*WORK TO BE COMPLETED:* Would you reproduce, word for word, only the lines from the one with "nose: (376, 196)" to the end of the listing below?

*RECORDS PROVIDED:*
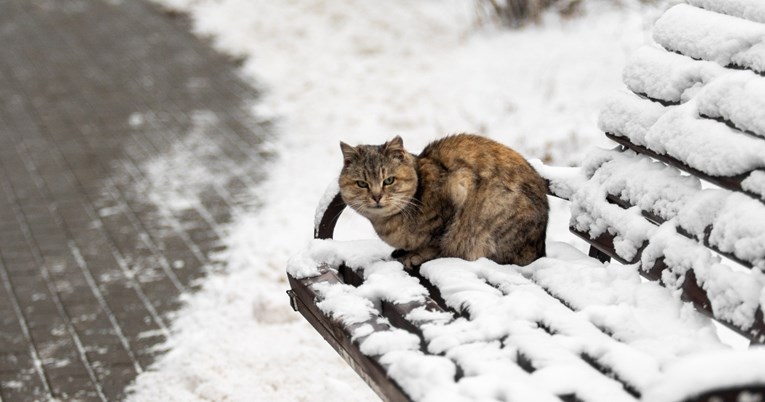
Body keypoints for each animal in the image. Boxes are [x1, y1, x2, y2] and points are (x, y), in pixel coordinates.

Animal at [338, 133, 548, 268]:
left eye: (389, 180)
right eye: (362, 184)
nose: (376, 196)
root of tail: (539, 248)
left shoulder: (458, 186)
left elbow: (436, 242)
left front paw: (415, 255)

*OUTPUT FOR THIS EXERCISE:*
nose: (376, 196)
root of tail: (539, 248)
left shoulder: (458, 186)
left elbow: (436, 242)
left front paw: (415, 255)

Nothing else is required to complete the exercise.